The ARX bullet still uses the same principles but instead of having a large, flat surface to create a cavity, it has small, aggressively-contoured surface. The bullet has three scoop-shaped vanes that work like a tiny propeller molded into each polymer-copper projectile.

In order for this to work reliably the projectile has to be moving fast, the faster the better. It requires a lot of resistance to create the sheer forces to create expansion and these bullets cook. All of the calibers in production are loaded for speed.

PolyCase is launching the ARX line with the four most popular handgun cartridges — .380 and .45 ACP, 9mm Luger and .40 S&W — with other handgun and rifle cartridges to follow. They’re all speedy compared to most conventional ammo with speeds ranging from 1150 feet-per-second for .380 and .45 and as high as 1,350 and 1,475 FPS for .40 and 9mm, respectively.

Because the bullets don’t expand they offer relatively high penetration compared to traditional lightweight hollow-points. Although the projectiles weigh less than lead-cored bullets — from 56 grains in .380 to 114 grains in .45, which is light even by all-copper standards — PolyCase has been uploading videos of their ARX ammo’s performance in ballistics gel, and the penetration is within FBI standards, something a lot of low-weight, high-velocity ammo can’t claim.

polycase arx bullets (2)

More testing is due. (Photo: Polycase)

It’s unusual ammo to be sure. There’s nothing else quite like it and right now, it should be considered experimental. Until more testing is performed by independent shooters it’s effectiveness as a self-defense or hunting round is unknown. But its principles are sound, and the uncommon bullet construction promises some other potentially life-saving benefits.

ARX bullets are made from a copper polymer composite and molded into their bladed shape. When looked at in profile, the ARX bullet shape still has a full round nose, unlike standard hollow-point bullets. This can mean better feeding, especially with guns that are picky about bullet shape. More reliable feeding means fewer stoppages, which can avoid disaster.

And lastly, the ARX composite is designed to hold together in tissue, but destabilize through barriers. Barrier-blindness is a concern when shooting guns indoors where there may be other people, like at home, with family in the rooms next door.

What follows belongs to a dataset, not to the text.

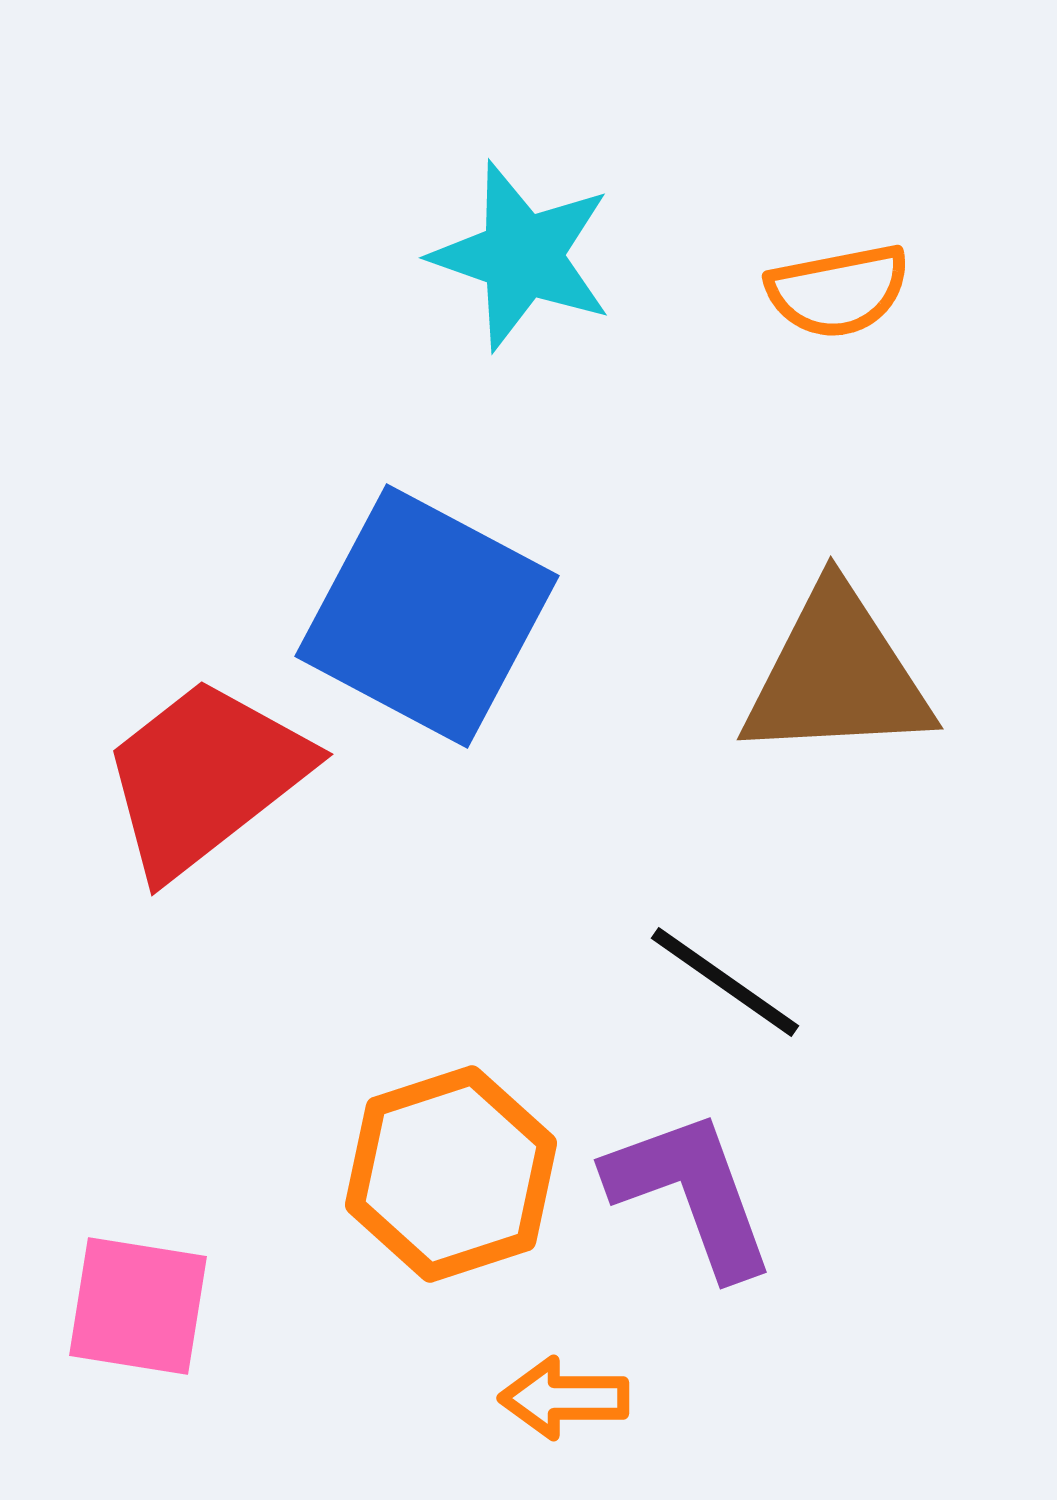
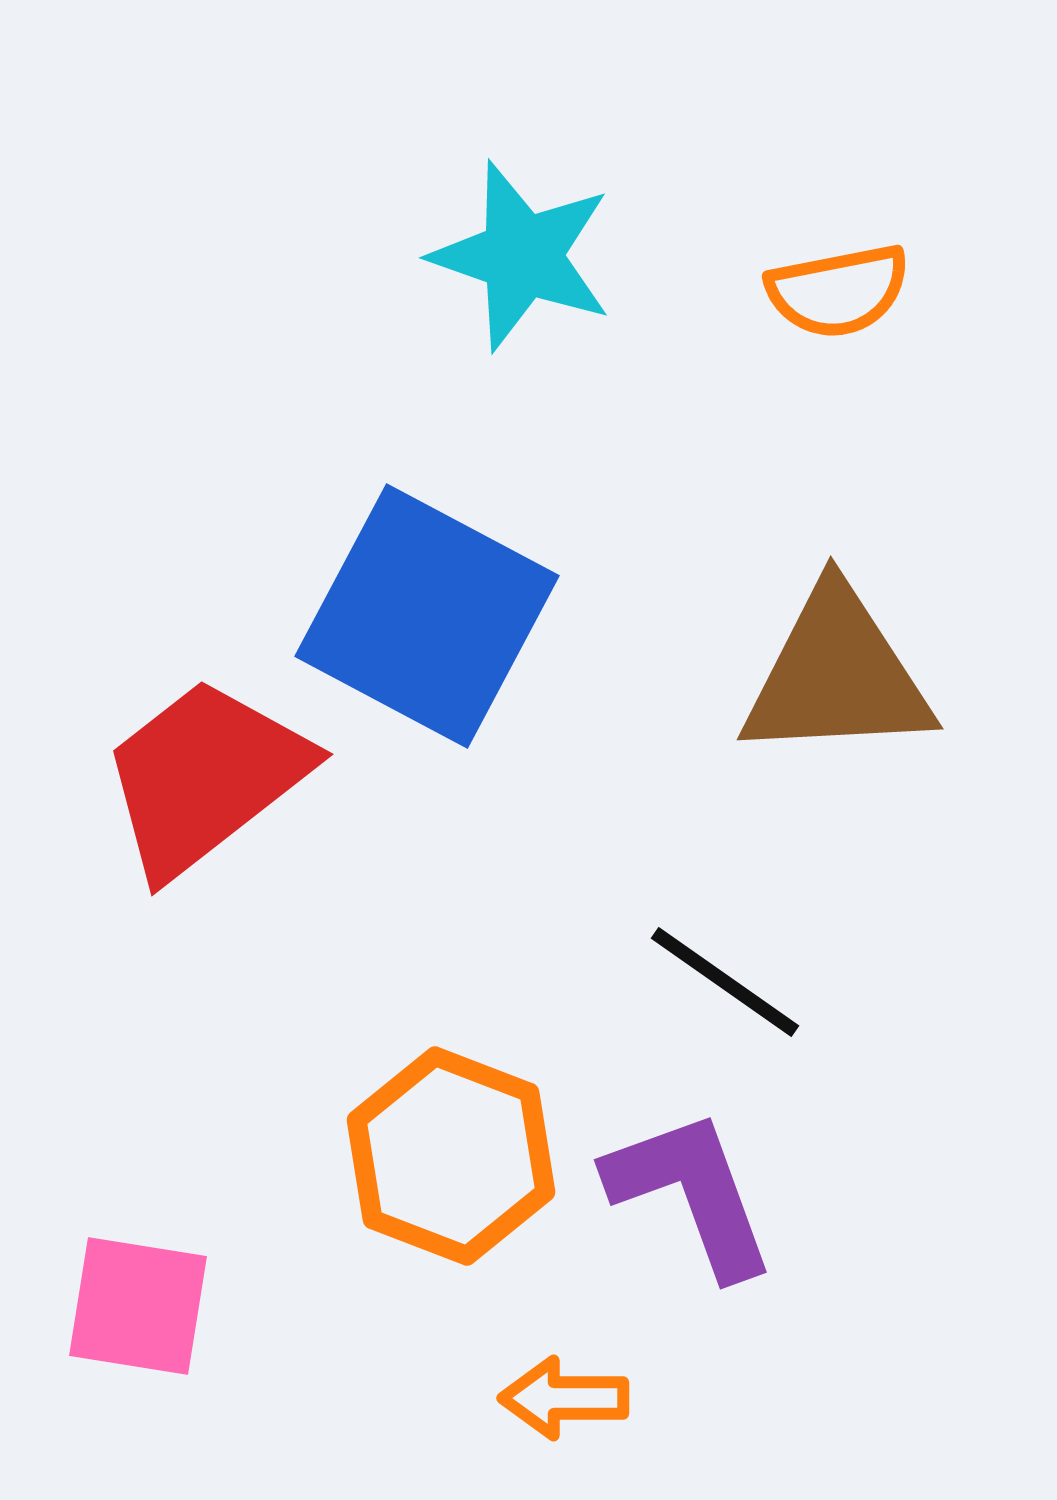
orange hexagon: moved 18 px up; rotated 21 degrees counterclockwise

These bullets are designed to break apart after striking harder materials. While this is another aspect that needs testing, it could be a real selling point if it works consistently. And naturally, this ammo has a significant test market — not being loaded with hollow-point bullets, this ammo is no different than all-copper ball ammo as far as state and local restrictions go.

PolyCase is partnering with Cabela’s to launch their ARX family of cartridges. They are loaded to SAAMI specs and despite their velocities, are comparable to many standard-pressure self-defense loads on the market.

“Cabela’s is the premium retail destination for American sportsmen and outdoorsmen,” said Paul Lemke, CEO of PolyCase. “PolyCase’s partnership with Cabela’s represents our first foray into the large footprint retail market and we could not be more excited. The Inceptor ARX is the newest premium self-defense ammunition and fits perfectly into Cabela’s shooting and hunting market segment.”

Right now it’s in-line with other premium cartridges and loaded in polished brass cases. It’s priced at $24 per box of 25 in all calibers currently, and we expect prices to come down as Polycase covers their start-up costs. Polycase will soon have .38 Special and .357 SIG loads available and Cabela’s is taking pre-orders on them.